Política

Mezquindad

abril 01, 2020

En estos días, la diversidad de opiniones encontradas respecto de la pandemia del Covid-19 da la impresión de que el país está dividido. En cierto modo lo está. Parece que los partidos de oposición simplemente tienen el decidido propósito de sacar alguna raja del impacto que la crisis por la pandemia tiene sobre México.

Lo cierto es que hay un regateo digno de épocas menos emproblemadas. Los resultados de las decisiones tomadas por el gobierno parecen tener buenos efectos aun y cuando la curva de contagios se ha disparado casi en vertical. Razón por la cual el Consejo de Salubridad General extendió las medidas de aislamiento y distanciamiento social hasta finales de abril. Una decisión difícil de instrumentar, toda vez que ha quedado clarísimo que la mayoría de los mexicanos vive de lo que gana día a día. Encierro y apagón económico son mala combinación.

No es exagerado afirmar que el país vive una crisis muy severa. Los precios del petróleo se han precipitado de forma desastrosa, aunque se haya tomado la decisión de comprar un seguro en caso de la caída del precio del petróleo. Diputados de oposición regatean al gobierno el logro y reclaman que las medidas no se hayan tomado con dos semanas de antelación. Lo cierto es que si nos atenemos a lo que sucede en Europa y Estados Unidos, la aproximación al problema hecha por el gobierno mexicano es muy buena.
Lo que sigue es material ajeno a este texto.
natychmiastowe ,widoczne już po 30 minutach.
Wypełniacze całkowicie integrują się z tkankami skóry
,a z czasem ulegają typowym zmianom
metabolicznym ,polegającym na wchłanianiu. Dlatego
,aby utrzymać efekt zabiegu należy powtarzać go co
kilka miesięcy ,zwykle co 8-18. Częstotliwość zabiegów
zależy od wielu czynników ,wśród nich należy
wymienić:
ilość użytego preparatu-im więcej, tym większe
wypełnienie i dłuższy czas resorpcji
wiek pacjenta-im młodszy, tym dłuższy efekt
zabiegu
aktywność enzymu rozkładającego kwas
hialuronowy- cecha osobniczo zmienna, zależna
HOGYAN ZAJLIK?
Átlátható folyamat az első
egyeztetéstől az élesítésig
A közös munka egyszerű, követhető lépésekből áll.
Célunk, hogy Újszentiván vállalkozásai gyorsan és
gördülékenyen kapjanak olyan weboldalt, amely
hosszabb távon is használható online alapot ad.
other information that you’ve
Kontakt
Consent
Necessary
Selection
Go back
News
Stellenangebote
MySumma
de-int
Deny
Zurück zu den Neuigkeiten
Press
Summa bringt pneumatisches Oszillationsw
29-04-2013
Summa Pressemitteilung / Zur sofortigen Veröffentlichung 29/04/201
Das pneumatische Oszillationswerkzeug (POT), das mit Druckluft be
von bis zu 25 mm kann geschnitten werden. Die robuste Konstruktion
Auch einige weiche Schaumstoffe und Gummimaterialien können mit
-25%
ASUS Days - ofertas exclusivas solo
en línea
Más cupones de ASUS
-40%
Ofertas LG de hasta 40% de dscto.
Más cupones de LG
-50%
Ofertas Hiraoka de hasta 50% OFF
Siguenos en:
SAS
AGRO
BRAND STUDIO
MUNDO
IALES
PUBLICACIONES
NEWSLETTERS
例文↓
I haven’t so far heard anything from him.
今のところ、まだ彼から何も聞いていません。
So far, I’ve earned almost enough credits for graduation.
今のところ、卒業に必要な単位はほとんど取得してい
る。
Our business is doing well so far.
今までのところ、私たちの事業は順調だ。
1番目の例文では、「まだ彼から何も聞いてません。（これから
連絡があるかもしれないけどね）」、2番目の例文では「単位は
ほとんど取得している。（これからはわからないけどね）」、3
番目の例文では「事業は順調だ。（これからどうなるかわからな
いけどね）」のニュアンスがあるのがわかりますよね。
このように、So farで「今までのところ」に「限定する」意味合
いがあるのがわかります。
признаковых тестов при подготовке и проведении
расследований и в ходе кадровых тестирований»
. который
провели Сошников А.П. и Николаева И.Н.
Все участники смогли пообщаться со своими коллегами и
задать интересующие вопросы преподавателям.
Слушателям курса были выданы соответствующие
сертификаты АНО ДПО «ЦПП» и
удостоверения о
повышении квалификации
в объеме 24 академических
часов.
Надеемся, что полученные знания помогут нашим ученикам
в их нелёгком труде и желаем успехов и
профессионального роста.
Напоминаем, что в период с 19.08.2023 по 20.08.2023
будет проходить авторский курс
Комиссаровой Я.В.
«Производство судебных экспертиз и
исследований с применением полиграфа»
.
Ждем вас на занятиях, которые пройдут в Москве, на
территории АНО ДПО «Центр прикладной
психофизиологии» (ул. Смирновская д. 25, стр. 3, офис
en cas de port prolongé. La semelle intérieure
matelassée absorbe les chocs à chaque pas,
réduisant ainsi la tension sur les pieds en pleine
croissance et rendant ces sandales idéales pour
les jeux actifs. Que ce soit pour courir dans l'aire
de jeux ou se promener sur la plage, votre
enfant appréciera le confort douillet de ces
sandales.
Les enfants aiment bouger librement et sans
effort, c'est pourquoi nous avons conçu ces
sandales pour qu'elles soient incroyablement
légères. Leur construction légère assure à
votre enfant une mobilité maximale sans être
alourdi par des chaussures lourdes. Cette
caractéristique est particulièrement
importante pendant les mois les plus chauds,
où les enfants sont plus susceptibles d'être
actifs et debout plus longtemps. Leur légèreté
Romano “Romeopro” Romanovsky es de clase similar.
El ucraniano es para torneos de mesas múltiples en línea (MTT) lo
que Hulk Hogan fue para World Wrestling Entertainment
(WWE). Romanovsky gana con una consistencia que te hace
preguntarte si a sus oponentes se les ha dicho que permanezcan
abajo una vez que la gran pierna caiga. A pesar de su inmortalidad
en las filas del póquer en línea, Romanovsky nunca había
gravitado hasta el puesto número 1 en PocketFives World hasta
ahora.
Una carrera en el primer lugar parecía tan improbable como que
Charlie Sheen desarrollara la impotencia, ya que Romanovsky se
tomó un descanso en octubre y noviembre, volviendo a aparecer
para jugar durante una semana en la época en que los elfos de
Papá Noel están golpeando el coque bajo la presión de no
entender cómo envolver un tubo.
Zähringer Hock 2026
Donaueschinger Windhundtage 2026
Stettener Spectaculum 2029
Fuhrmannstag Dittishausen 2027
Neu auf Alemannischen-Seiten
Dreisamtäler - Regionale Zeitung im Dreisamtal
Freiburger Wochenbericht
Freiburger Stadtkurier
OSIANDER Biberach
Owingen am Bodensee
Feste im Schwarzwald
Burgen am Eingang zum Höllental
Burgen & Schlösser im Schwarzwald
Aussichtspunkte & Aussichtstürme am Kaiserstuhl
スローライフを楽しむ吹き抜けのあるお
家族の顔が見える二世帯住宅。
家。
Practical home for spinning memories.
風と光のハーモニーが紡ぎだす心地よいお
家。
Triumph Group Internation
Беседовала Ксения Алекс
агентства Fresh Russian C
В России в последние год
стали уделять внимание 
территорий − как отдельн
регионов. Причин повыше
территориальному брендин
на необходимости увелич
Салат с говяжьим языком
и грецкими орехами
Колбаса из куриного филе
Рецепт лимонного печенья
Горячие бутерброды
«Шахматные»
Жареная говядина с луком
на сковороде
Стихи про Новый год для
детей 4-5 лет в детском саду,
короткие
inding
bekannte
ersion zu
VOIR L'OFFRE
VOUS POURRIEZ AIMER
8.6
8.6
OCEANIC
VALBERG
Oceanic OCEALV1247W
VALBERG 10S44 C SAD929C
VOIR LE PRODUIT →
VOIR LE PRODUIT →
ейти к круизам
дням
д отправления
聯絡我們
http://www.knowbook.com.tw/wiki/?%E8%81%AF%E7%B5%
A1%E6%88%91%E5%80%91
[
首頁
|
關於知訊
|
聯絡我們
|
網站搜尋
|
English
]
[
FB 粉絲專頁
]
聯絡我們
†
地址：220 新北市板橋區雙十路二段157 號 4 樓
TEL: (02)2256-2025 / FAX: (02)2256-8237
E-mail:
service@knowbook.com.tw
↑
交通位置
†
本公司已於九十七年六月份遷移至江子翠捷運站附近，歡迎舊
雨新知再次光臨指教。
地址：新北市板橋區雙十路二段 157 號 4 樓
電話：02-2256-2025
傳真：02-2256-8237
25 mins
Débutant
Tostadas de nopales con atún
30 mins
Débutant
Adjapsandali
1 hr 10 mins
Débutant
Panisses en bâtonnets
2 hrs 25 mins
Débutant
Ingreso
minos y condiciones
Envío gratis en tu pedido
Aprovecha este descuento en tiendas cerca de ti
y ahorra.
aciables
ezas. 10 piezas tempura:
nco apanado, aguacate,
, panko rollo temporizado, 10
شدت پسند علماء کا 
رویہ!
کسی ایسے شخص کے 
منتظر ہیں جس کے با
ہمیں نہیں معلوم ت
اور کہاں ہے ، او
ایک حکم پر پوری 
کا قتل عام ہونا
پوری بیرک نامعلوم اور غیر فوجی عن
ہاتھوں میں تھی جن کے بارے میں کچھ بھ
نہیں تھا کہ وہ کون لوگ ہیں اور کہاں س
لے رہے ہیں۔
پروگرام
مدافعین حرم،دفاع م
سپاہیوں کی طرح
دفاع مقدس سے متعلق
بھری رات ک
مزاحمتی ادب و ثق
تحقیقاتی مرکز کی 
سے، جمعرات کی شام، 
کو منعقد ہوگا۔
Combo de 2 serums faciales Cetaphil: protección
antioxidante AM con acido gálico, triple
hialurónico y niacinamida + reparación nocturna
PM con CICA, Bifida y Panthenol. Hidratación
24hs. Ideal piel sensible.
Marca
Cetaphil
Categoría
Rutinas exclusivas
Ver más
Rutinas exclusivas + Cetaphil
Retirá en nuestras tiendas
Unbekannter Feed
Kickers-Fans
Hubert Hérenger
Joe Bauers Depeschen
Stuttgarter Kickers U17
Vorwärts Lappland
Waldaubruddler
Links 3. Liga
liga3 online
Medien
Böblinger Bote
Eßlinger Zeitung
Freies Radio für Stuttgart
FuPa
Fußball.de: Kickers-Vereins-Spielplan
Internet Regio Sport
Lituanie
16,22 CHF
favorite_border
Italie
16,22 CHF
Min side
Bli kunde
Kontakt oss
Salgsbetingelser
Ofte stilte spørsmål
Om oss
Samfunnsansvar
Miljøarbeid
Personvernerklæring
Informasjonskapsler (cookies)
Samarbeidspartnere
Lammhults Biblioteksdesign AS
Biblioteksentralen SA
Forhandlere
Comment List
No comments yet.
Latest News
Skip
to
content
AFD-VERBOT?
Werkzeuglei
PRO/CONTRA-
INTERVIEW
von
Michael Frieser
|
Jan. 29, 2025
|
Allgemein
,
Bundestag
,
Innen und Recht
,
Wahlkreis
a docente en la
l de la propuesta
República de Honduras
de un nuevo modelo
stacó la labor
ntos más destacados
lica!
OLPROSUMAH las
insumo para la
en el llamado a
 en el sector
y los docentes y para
El país atraviesa por una emergencia nacional compleja. Literalmente. A la pandemia sigue el apagón económico que suma la caída en los precios del crudo, consecuencia de la baja demanda por el apagón económico mundial, y ambas se suman a una economía que no creció durante un año y la calificación a la baja de la deuda soberana del país.

Éstos sí que son tiempos de emergencia y unidad nacionales. Unidad que no desaparece los diferendos pero que los redimensiona. Esta crisis parece ser singular. Esto sí es una verdadera emergencia nacional, no como la guerra artificial creada por Felipe Calderón para justificarse en el poder con los costos conocidos por todos. El país vive circunstancias muy adversas con la caída drástica de los precios del crudo. En esto, sólo hay un tipo de solución posible: aquella basada en las relaciones colaborativas en beneficio del interés colectivo, no el interés privado y la suma cero que tanto se esforzaron para que lo creyeran los gobernados.